_Provided information_
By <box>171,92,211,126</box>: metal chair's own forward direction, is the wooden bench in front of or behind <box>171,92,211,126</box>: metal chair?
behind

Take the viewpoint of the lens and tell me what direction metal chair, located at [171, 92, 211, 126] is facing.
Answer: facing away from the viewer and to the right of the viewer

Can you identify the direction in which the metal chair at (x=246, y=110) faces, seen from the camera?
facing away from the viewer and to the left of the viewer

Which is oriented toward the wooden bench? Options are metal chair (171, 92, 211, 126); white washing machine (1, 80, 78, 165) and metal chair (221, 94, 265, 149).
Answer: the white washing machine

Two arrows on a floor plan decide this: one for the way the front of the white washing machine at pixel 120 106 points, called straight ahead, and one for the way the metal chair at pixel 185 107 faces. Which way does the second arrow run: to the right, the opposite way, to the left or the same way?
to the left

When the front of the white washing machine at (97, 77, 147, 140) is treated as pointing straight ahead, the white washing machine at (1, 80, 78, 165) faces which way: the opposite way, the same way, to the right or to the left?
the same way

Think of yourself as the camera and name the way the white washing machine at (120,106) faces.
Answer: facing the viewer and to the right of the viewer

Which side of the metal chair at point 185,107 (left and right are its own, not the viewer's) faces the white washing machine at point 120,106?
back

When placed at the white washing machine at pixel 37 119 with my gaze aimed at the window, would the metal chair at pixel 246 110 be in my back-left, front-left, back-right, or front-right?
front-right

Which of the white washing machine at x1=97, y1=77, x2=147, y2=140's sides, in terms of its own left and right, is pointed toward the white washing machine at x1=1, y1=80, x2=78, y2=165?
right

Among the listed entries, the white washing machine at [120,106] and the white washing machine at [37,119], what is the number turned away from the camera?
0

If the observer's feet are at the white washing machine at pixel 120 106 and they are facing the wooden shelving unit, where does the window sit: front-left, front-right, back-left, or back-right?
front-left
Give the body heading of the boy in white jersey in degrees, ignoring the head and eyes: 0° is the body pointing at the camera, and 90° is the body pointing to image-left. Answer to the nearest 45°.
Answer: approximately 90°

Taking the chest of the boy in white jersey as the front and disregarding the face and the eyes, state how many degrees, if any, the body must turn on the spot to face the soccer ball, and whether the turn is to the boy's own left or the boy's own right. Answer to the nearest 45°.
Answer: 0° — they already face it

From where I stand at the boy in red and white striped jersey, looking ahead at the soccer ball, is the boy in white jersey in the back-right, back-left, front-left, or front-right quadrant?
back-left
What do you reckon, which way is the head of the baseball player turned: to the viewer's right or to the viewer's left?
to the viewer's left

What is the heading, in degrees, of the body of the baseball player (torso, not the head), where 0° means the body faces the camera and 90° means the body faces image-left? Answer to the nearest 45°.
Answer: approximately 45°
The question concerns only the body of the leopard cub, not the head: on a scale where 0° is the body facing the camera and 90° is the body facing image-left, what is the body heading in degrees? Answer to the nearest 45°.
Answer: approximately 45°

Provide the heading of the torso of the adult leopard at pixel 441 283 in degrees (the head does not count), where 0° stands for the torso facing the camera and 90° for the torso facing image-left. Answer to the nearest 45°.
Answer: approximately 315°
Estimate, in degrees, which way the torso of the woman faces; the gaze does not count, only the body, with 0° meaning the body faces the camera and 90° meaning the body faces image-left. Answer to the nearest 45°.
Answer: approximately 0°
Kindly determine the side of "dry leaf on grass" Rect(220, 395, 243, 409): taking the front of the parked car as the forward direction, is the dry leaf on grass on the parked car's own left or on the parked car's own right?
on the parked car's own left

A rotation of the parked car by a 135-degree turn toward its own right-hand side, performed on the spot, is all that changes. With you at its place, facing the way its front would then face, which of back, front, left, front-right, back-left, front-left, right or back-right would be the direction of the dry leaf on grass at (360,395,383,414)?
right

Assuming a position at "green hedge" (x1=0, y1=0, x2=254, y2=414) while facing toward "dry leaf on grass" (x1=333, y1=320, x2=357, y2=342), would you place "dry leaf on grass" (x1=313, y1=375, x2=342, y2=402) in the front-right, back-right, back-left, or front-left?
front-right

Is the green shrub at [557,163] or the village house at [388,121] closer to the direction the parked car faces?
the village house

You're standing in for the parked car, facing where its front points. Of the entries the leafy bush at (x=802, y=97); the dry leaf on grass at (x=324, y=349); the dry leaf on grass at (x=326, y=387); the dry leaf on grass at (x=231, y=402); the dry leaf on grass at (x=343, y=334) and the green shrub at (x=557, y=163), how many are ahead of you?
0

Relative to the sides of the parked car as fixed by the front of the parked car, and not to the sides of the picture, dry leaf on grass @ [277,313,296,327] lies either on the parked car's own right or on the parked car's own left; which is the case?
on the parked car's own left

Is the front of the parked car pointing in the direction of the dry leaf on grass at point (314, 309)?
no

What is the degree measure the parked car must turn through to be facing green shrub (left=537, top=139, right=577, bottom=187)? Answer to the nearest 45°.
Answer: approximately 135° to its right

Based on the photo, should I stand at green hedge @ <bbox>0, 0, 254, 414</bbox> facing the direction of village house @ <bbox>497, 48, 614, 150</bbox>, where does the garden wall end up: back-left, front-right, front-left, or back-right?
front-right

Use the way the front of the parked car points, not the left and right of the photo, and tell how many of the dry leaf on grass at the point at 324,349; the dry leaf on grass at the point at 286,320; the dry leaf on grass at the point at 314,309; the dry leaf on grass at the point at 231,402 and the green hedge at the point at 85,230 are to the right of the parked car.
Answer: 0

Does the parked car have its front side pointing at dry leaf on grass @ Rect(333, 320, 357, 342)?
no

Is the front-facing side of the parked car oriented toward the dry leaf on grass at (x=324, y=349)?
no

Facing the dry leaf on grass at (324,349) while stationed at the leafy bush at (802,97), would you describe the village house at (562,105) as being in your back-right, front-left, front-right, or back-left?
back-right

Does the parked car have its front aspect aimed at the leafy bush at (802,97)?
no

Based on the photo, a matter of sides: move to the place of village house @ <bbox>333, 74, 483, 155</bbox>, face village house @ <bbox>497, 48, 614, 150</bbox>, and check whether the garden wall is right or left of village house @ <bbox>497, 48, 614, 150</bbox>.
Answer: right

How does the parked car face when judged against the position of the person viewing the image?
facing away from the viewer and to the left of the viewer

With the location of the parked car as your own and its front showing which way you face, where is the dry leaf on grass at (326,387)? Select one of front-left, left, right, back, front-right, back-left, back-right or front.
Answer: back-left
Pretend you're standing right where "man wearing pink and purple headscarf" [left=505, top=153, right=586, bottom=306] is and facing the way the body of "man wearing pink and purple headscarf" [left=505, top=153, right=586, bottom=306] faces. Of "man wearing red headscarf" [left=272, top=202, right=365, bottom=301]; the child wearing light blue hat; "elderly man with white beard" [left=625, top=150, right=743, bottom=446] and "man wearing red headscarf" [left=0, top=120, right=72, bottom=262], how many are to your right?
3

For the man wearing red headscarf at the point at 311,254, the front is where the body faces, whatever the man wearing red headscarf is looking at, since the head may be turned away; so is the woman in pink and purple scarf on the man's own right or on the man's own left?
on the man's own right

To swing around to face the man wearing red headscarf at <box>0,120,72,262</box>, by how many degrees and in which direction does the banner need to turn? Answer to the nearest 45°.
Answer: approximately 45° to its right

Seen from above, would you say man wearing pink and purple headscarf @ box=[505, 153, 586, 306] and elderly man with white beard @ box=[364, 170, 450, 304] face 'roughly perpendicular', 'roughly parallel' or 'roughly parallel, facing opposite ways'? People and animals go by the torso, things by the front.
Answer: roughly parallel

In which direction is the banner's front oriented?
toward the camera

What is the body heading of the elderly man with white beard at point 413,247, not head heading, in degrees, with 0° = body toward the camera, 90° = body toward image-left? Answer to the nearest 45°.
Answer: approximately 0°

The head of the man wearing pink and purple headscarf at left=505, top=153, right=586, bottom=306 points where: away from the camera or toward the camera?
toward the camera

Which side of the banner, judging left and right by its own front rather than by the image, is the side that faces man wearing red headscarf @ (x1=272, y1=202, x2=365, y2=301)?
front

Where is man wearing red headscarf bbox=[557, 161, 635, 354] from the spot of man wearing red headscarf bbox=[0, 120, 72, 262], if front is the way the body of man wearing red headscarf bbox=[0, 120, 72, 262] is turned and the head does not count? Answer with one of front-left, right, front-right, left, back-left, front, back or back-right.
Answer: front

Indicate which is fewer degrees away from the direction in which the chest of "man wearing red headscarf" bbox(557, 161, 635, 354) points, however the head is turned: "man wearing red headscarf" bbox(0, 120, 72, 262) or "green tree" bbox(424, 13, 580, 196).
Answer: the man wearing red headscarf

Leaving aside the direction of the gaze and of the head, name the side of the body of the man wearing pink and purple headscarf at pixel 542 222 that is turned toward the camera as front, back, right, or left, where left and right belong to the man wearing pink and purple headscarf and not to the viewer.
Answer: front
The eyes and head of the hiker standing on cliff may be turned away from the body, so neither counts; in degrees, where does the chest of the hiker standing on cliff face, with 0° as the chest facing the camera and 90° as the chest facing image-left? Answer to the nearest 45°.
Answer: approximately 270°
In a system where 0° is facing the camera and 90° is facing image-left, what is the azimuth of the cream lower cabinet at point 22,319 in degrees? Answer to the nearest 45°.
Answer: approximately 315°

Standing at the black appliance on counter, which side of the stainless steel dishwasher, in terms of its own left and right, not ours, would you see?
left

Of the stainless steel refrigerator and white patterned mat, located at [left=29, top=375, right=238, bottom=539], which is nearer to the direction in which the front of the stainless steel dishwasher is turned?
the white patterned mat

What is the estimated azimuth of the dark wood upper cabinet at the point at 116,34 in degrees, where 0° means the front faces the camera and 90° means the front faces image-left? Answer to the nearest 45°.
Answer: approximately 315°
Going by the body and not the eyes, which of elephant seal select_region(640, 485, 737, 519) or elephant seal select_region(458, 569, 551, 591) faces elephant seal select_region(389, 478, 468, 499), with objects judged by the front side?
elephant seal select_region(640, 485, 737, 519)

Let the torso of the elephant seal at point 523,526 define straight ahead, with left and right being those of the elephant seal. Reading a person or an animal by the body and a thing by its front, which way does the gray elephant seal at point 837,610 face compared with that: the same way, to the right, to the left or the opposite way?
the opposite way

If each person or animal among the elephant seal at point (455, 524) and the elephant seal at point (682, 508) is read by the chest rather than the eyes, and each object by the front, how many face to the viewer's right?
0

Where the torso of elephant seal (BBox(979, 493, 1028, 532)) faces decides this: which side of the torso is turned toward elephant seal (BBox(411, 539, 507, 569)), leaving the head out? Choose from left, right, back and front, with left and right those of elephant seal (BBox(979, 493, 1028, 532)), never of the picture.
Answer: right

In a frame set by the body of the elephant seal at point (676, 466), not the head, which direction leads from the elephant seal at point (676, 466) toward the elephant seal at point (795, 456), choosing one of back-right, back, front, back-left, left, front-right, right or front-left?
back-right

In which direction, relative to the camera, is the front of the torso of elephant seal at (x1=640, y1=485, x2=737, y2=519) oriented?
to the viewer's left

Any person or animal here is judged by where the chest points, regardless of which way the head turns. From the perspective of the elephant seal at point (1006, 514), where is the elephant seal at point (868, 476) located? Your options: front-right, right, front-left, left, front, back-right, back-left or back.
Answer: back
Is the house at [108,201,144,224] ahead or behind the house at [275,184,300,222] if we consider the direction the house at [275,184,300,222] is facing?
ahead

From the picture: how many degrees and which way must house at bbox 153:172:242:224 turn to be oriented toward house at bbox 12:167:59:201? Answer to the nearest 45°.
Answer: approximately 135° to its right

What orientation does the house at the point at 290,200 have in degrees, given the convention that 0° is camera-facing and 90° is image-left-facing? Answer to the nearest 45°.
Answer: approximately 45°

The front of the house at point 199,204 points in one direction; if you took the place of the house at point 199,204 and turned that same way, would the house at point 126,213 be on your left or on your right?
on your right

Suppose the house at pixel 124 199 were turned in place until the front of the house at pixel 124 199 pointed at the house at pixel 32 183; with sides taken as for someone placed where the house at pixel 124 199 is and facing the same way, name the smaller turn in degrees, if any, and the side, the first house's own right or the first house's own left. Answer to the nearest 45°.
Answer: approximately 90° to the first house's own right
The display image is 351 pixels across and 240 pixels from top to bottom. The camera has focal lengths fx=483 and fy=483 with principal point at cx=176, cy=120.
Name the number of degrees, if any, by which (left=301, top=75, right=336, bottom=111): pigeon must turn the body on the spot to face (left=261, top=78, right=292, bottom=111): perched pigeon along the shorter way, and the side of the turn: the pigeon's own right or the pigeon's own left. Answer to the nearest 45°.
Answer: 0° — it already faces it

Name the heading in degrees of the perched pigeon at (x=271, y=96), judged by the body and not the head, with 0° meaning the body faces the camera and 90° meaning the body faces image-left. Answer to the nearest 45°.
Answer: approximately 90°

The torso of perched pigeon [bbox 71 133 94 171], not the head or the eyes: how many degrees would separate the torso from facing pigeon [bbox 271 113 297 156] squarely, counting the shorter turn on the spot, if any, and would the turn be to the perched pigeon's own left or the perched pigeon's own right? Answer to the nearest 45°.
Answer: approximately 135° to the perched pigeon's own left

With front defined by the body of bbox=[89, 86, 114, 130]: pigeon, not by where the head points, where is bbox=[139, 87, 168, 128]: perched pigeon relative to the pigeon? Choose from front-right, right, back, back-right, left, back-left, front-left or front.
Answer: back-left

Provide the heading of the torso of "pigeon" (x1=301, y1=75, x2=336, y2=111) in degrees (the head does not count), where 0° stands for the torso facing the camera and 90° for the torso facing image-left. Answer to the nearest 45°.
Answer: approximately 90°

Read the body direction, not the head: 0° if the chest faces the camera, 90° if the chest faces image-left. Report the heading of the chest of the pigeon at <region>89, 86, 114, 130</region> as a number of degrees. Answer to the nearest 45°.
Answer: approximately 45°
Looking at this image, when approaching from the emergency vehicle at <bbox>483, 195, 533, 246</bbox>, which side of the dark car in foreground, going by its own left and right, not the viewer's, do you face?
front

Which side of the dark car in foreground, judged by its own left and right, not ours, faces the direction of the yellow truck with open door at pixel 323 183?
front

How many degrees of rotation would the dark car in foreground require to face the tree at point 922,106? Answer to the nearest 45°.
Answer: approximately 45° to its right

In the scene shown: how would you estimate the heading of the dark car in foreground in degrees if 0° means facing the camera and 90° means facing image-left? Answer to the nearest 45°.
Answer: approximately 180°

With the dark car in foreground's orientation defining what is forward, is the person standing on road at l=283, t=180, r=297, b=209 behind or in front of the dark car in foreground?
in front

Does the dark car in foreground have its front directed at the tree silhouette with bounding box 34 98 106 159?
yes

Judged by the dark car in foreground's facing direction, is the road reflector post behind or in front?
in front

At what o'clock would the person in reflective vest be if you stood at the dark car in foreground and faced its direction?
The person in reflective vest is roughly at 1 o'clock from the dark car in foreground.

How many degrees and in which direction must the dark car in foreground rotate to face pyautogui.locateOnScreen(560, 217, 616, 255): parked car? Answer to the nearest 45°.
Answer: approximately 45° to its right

_Directions for this task_
Repeat the records word for word, from the very start down to and including the line that contains "Answer: the white washing machine".

_Task solution_
By <box>171,92,211,126</box>: metal chair's own forward direction, is the wooden bench in front of or behind <box>171,92,211,126</box>: metal chair?
behind

Take the viewpoint of the lens and tell me what direction metal chair, located at [171, 92, 211, 126] is facing.
Answer: facing away from the viewer and to the right of the viewer

Can you identify the direction in which the metal chair at (x=246, y=110) faces, seen from the camera?
facing away from the viewer and to the left of the viewer

Which is oriented toward the wooden bench? Options are metal chair (171, 92, 211, 126); white washing machine (1, 80, 78, 165) and metal chair (221, 94, 265, 149).
Answer: the white washing machine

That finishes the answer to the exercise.